Less than Zero: Renewables Push California Energy Prices Down

May 15, 2017

Utility Dive:

  • California wholesale power prices fell 9% in 2016 to rest at $34/MWh, spurred by a decline in natural gas prices, improved hydropower conditions, and about 1,900 MW of new peak summer generating capacity from solar resources, according to California ISO’s market monitor report released earlier this week.

The ongoing bout of negative pricing events this spring is partially due to seasonal influences, like low demand and higher hydro generation, California stakeholders told Utility Dive, but the market monitor report shows the underlying conditions of low gas prices and increased renewables pushed down market prices throughout 2016 as well.

Renewable generation, excluding hydropower, accounted for 20% of total CAISO power supply in 2016, the report notes.

“Renewable generation increased significantly in 2016 and is expected to continue to increase in the future. This will continue to drive the need for market and operational mechanisms to increase flexibility of resource schedules and ramping capability,” said Eric Hildebrandt, Director of Market Monitoring, in a statement.

Expansion of the Western Energy Imbalance Market, particularly adding Nevada utility NV Energy, helped boost the efficiency of dispatching generation and manage the intermittency of wind and solar on the grid, the market monitor noted.

Natural gas continues to be the primary resource on the grid, serving 32% of load. Even so, that number dropped from 40% in 2015, reflecting more wind, solar and hydro.

Utility Dive:

The dynamic is not new — negative pricing has occurred sporadically across the country for decades. But now, expanded renewable energy production, especially in the West, is prompting a new round of more consistent negative pricing.
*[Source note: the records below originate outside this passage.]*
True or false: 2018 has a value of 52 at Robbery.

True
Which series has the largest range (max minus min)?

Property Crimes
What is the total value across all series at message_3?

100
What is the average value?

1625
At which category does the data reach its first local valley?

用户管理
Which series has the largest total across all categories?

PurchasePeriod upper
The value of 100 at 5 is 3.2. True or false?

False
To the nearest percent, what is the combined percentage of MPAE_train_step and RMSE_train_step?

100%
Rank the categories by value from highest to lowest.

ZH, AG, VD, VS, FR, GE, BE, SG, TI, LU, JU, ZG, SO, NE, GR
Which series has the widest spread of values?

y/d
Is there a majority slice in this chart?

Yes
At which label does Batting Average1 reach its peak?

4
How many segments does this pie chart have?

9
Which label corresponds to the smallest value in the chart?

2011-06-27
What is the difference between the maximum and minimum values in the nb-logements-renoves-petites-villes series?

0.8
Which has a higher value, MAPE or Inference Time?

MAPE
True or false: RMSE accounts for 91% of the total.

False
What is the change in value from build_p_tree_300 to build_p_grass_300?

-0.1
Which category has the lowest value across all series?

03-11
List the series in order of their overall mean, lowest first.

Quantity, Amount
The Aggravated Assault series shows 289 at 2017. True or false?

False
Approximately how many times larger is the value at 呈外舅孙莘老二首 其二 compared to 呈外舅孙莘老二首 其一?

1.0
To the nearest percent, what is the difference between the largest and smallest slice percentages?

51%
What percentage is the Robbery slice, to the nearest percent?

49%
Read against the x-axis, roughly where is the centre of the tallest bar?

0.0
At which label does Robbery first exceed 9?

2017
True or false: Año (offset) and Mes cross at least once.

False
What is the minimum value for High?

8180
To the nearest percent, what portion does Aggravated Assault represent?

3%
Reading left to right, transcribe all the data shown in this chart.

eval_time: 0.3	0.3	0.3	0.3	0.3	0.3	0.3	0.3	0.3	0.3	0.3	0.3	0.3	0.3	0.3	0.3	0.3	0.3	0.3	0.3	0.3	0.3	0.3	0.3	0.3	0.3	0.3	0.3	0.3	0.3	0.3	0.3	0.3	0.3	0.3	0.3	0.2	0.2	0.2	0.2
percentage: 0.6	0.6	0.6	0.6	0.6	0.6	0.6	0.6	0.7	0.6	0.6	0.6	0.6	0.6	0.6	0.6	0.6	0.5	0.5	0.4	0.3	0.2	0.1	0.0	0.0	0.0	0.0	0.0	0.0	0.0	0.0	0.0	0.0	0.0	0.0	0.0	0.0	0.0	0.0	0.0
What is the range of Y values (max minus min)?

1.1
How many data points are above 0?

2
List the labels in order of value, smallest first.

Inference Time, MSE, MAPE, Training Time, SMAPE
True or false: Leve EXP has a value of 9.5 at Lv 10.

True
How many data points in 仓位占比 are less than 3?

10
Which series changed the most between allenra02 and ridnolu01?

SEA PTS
“Negative pricing is driven by a hard-to-fathom dynamic in any efficient market,” said Jeff Bladen, the Market Services Executive Director for the Midcontinent Independent System Operator (MISO). “At times, it is more efficient for energy producers to give energy away free or even pay consumers to take their power plants’ generation than to curtail production because the shutdown and startup of the plant may cost them more.”

To counteract overproduction and negative pricing, grid operators can order the curtailment of utility generation, thermal or renewable.

The negative pricing threatens market revenues for traditional generators, sparking concern from some that flexible gas plants needed to balance out wind and solar production may have to shut down, as the La Paloma plant did last year. Combined with the desire to maximize renewable energy output lost output of renewable energy to curtailment, the concerns have policymakers discussing ambitious market fixes to keep power prices in the black.

Enbala Power Networks:

What exactly is curtailment? The National Renewable Energy Lab (NREL) defines it as “reduction in the output of a generator from what it could otherwise produce given available resources, typically on an involuntary basis. NREL’s report titled Wind and Solar Energy Curtailment: Experience and Practices in the United States notes that, “Curtailment of wind and solar resources typically occurs because of transmission congestion or lack of transmission access, but it can also occur for reasons such as excess generation during low load periods that could cause baseload generators to reach minimum generation thresholds because of voltage or interconnection issues or to maintain frequency.”


2 Responses to “Less than Zero: Renewables Push California Energy Prices Down”

  1. peterangelo Says:

    Sorry, using the Less then Zero Meme is a very poor choice, a movie about drugged out (millennials of their day) where one dies is not appropriate. I think you could have chosen better on this one.